## Excerto fornecido
______

Turismo interno superou as melhores expetativas no Algarve

O mercado interno superou as melhores expectativas do setor do alojamento turístico no Algarve para a época alta do verão, ao contribuir com 3,6 milhões de dormidas entre julho e setembro de 2021, correspondendo a um aumento de 30 por cento face ao mesmo período de 2019, que foi o melhor ano de sempre para o turismo em Portugal. Os dados foram revelados pelo Instituto Nacional de Estatística (INE).
O Algarve registou 858 mil dormidas de turistas portugueses em setembro (+30,5%), 1,7 milhões em agosto (+37%) e 1 milhão em julho (+19,2%), resultados que representam em cada mês máximos históricos do mercado interno na região algarvia.
Deste modo, o mercado interno contribuiu para consolidar o processo de retoma da atividade turística no Algarve, que concentrou 38,1 por cento das dormidas de portugueses no trimestre em território nacional.
Os turistas estrangeiros, por sua vez, realizaram cerca de 2,6 milhões de dormidas no terceiro trimestre do ano, um decréscimo de 58,4 por cento ou menos 2,8 milhões face a 2019, penalizando a performance do destino.

______

## Material de origem
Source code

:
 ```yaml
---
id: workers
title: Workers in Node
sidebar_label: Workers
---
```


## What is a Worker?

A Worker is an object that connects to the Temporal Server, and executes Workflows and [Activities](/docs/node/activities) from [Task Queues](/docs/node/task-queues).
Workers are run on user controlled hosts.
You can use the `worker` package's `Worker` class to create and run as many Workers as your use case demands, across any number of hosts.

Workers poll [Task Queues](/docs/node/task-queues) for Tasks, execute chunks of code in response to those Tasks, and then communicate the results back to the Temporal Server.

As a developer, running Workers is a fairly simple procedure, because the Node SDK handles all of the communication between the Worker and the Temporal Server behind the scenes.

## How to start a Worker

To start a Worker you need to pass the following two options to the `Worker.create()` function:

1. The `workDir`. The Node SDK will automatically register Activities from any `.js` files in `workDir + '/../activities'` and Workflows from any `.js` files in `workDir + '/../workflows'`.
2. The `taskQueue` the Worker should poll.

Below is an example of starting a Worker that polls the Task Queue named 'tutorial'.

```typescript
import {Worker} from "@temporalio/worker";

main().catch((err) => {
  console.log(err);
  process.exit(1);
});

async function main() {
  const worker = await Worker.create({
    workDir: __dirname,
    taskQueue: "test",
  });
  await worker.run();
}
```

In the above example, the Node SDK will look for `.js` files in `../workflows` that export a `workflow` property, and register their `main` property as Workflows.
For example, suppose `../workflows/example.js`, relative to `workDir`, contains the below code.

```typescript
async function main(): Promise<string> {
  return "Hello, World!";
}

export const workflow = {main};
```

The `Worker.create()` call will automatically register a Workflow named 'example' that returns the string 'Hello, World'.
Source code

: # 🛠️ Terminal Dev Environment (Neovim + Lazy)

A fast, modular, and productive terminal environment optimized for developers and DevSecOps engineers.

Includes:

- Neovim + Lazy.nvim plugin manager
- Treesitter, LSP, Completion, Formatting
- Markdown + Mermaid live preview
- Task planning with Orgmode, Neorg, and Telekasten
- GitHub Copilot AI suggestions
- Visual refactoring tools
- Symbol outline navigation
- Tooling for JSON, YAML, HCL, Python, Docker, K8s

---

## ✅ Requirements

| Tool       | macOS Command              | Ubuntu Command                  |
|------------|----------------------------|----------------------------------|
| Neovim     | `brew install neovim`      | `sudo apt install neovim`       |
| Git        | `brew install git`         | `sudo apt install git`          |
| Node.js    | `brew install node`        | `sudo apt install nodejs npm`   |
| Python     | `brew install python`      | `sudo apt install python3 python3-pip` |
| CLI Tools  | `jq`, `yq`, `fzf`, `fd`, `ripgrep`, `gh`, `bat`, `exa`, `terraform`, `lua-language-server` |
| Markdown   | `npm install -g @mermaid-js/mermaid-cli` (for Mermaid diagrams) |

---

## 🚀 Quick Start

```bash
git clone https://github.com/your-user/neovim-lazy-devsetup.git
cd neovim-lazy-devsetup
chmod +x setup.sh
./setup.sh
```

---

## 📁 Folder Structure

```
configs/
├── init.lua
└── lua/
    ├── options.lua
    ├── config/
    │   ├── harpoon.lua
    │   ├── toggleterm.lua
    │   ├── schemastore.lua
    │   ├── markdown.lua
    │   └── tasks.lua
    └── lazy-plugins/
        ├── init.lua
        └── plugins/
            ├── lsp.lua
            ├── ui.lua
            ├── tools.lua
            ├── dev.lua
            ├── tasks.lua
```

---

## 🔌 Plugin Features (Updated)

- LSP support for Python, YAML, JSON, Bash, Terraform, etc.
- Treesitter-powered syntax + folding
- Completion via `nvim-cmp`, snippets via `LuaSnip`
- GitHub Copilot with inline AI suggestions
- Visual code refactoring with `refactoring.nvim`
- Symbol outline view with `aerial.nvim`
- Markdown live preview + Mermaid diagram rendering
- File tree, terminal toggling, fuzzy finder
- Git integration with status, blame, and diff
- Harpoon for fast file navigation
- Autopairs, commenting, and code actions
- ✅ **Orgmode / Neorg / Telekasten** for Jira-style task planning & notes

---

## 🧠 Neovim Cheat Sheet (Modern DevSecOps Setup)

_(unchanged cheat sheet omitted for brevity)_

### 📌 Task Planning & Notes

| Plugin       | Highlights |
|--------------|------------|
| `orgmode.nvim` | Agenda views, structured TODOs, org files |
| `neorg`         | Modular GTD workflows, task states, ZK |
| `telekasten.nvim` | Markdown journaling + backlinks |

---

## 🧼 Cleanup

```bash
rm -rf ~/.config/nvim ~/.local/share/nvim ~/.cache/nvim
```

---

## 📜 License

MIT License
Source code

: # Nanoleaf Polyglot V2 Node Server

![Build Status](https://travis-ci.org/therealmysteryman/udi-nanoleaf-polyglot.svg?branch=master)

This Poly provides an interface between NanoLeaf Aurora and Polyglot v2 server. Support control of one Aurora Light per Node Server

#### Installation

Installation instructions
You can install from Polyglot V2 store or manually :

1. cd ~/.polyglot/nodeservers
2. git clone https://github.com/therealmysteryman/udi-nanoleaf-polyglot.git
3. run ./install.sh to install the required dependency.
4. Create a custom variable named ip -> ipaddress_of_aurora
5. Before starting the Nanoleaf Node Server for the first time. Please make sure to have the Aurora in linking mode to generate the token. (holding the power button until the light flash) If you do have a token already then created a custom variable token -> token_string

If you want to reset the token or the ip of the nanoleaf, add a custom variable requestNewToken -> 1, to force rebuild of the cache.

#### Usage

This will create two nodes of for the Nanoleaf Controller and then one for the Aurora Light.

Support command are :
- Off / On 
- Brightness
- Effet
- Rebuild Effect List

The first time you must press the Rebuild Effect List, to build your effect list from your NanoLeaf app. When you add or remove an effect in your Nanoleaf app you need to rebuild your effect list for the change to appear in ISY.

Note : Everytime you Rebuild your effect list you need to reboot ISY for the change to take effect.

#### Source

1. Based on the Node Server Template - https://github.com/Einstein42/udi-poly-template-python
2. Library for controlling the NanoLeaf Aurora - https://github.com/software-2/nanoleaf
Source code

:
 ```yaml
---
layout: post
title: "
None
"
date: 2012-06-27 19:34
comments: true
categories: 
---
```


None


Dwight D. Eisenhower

______

## Tarefa 1
Segundo o texto sobre o turismo interno no Algarve, quantas dormidas de turistas portugueses registou a região em agosto?
## Tarefa 2
Retome o texto sobre o turismo interno no Algarve a partir da sua última frase.

## Resposta 1
Registou 1,7 milhões de dormidas, um aumento de 37%.

## Resposta 2
No total, contabilizando as dormidas de residentes e não residentes, os estabelecimentos de alojamento turístico do Algarve registaram perto de 6,2 milhões de pernoitas em julho, agosto e setembro, um recuo de 31,2% face ao período homólogo de 2019.

Primeiros meses de 2021 superam todo o ano de 2020

No que respeita aos dados nacionais, verifica-se que o setor do alojamento turístico registou 2,1 milhões de hóspedes e 5,6 milhões de dormidas em setembro de 2021, correspondendo a aumentos de 52,3% e 58,4%, respetivamente (+35,5% e +47,9% em agosto, pela mesma ordem). Os níveis atingidos em setembro de 2021 foram, no entanto, inferiores aos observados em setembro de 2019, tendo diminuído o número de hóspedes e de dormidas, 28,9% e 26,6%, respetivamente.

Em setembro, o mercado interno contribuiu com 2,6 milhões de dormidas e aumentou 26,8%, continuando a superar os níveis do período homólogo de 2019 (+15,6%). As dormidas de não residentes duplicaram face a setembro de 2020 (+100,7%) e totalizaram 3,0 milhões de dormidas, mas foram cerca de metade das registadas em setembro de 2019 (-43,9%).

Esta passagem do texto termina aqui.